Today it is the small
minority, even single individuals, those that successful mock God and America’s
God based culture that grabs the headlines. These individuals are successfully removing from government the religious and
moral values America was founded upon as they work to remove God, or the influence of God, from every
aspect of government, especially from the nation’s schools.
I recently read a statement
by Gordon B. Hinckley that every individual who cherishes freedom should ponder. Said he: “… It is so obvious
that the great good and the terrible evil in the world today are the sweet and the bitter fruits of the rearing of yesterday’s
children. As we train a new generation, so will the world be in a few years. If you are worried about the future, then look
to the upbringing of your children. …”
These are crucial times
in America’s history. Jefferson wrote about our day in the Declaration
of Independence, writing “... and accordingly all Experience has shewn, that Mankind are more disposed to suffer, while
Evils are sufferable, than to right themselves by abolishing the forms to which they are accustomed. But when a long Train
of Abuses and Usurpations, pursuing invariably the same object, evinces a Design to reduce them under absolute Despotism,
it is their right, it is their Duty, to throw off such Government, and to provide new Guards for their future Security. ...”
And where are today’s
historians, those whose job it is to remind America of what happened when
other nations, using the same methods being used to destroy America
today, self-destructed from within. Will Durant in “The Story of Civilization” named the nations who fell when
the few were successful in taking over the government by using their own constitutions to gain power, then subdued the people
through fear and intimidation into silence.
In 1933 Hitler gained
control of Germany using the democratic process. Once in power his Nazi government intimidated the
people, nearly destroyed their Jewish citizens, and by May 1945 had succeeded in totally destroying the German nation, leaving
its people devastated. It continues to happen in our generation: in Iraq, Iran, and other nations, including Cuba. Could it happen here in America?

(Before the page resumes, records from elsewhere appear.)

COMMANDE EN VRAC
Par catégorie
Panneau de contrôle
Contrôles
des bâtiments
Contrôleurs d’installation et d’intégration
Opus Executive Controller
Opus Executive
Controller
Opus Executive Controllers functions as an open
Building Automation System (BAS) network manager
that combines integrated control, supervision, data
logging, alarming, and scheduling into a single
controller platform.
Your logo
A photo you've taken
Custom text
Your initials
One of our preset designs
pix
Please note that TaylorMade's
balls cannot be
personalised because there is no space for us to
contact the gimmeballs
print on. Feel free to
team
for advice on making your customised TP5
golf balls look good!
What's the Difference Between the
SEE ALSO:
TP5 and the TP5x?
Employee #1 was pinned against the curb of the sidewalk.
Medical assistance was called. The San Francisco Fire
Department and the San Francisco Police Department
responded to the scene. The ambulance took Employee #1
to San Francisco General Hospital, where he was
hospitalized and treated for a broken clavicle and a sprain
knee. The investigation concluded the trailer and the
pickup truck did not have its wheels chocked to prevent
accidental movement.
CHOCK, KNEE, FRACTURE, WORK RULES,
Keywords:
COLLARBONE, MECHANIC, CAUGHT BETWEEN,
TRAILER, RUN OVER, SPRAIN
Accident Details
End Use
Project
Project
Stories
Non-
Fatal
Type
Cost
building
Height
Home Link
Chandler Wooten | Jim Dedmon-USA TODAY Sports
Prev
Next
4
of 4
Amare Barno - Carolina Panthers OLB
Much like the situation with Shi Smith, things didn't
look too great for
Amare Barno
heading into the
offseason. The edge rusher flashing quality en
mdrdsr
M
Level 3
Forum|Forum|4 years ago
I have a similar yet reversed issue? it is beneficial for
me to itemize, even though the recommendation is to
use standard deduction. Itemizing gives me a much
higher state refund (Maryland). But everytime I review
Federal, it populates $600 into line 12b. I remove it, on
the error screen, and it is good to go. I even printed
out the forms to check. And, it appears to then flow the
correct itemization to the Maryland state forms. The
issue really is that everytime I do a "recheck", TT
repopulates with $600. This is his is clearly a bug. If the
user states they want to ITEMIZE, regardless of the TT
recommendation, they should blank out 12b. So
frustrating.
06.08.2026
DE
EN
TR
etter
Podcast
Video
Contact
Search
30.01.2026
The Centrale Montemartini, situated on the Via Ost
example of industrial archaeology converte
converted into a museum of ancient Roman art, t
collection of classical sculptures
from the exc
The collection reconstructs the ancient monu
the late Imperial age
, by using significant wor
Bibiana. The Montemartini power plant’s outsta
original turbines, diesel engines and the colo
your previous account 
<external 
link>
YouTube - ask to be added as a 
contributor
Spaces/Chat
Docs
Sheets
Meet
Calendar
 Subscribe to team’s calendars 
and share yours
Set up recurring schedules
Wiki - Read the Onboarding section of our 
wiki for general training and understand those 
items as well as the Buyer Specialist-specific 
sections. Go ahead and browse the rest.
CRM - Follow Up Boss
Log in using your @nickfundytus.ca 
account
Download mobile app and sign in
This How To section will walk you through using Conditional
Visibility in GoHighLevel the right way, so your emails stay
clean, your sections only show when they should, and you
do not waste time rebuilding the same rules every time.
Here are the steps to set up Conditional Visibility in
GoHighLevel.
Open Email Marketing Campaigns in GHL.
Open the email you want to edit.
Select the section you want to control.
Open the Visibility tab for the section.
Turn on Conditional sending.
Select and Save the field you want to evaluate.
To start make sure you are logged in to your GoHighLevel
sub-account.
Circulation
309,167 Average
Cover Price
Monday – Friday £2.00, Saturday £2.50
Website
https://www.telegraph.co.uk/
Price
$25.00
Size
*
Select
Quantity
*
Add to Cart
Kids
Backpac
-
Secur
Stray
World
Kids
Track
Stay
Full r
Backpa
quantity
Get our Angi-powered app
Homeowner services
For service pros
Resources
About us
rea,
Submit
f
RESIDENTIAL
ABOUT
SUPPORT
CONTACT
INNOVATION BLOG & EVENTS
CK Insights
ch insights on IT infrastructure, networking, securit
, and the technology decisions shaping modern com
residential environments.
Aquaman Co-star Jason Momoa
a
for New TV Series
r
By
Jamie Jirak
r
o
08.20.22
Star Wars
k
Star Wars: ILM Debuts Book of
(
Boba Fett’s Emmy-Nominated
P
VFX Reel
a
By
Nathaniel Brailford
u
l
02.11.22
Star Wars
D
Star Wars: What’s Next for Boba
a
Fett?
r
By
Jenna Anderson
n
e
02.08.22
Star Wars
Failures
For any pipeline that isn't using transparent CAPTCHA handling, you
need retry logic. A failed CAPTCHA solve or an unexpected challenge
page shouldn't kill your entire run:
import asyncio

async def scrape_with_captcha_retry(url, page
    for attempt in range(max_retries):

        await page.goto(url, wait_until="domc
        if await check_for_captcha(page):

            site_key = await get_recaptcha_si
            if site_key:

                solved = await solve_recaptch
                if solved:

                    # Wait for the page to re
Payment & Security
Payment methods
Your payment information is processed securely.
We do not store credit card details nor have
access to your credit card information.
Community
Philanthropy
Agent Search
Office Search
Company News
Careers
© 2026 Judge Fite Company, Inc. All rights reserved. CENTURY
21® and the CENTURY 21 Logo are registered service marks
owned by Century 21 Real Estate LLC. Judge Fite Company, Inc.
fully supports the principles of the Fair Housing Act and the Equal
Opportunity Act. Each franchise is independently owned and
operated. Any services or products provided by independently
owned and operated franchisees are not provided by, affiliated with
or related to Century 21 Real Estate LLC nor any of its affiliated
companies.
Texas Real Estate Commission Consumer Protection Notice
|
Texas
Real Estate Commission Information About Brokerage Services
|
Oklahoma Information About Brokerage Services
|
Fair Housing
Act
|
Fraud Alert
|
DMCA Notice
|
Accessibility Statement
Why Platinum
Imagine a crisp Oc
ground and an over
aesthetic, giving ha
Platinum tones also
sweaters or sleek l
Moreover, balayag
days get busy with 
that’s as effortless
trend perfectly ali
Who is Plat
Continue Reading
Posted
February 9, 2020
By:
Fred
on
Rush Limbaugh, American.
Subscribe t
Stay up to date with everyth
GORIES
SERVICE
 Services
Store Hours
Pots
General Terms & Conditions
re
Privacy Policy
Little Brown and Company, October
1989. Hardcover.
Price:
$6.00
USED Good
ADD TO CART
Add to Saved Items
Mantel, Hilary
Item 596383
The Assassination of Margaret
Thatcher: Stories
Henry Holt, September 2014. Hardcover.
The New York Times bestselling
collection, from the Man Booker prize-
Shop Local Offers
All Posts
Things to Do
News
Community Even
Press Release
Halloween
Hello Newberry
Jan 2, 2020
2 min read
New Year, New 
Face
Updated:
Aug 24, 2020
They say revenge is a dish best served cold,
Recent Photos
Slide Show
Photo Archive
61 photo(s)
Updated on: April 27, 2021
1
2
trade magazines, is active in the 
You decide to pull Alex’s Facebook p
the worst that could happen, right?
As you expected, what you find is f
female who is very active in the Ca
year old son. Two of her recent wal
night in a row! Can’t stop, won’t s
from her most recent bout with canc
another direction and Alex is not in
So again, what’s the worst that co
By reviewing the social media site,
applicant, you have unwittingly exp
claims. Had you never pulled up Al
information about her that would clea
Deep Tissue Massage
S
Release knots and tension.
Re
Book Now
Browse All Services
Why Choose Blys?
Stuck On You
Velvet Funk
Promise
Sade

Have the federal courts, by ignoring the principles established by the founding fathers, put their stamp of approval on this
madness? No nation has ever survived after ignoring what Jefferson referred
to as the two foundational laws of liberty; the “laws of Nature” and the “laws of Nature’s God.”
After removing these laws from their culture dictators, using corrupt laws, subdued the people through fear into submission.
Jefferson also wrote in the Declaration of Independence “that all Men are created
equal, that they are endowed by their Creator with certain unalienable Rights ...” Note Jefferson’s emphasis on
the word Creator. He capitalized it. Was Jefferson being insensitive? In today’s world Jefferson would have been “politically
incorrect” and threatened with a lawsuit by the ACLU. Jefferson knew, as do 90 percent of all Americans, that America’s rights are dependent upon the mercy of the “laws of Nature,” and on the “laws of Nature’s
God” – Jefferson’s God.
This takes us back to
1787when 39 men signed the new Constitution of the United States. What history
books often leave out is that three Founding Fathers refused to sign that Constitution – George Mason, Elbridge Gerry,
and Virginia Governor Edmund Randolph.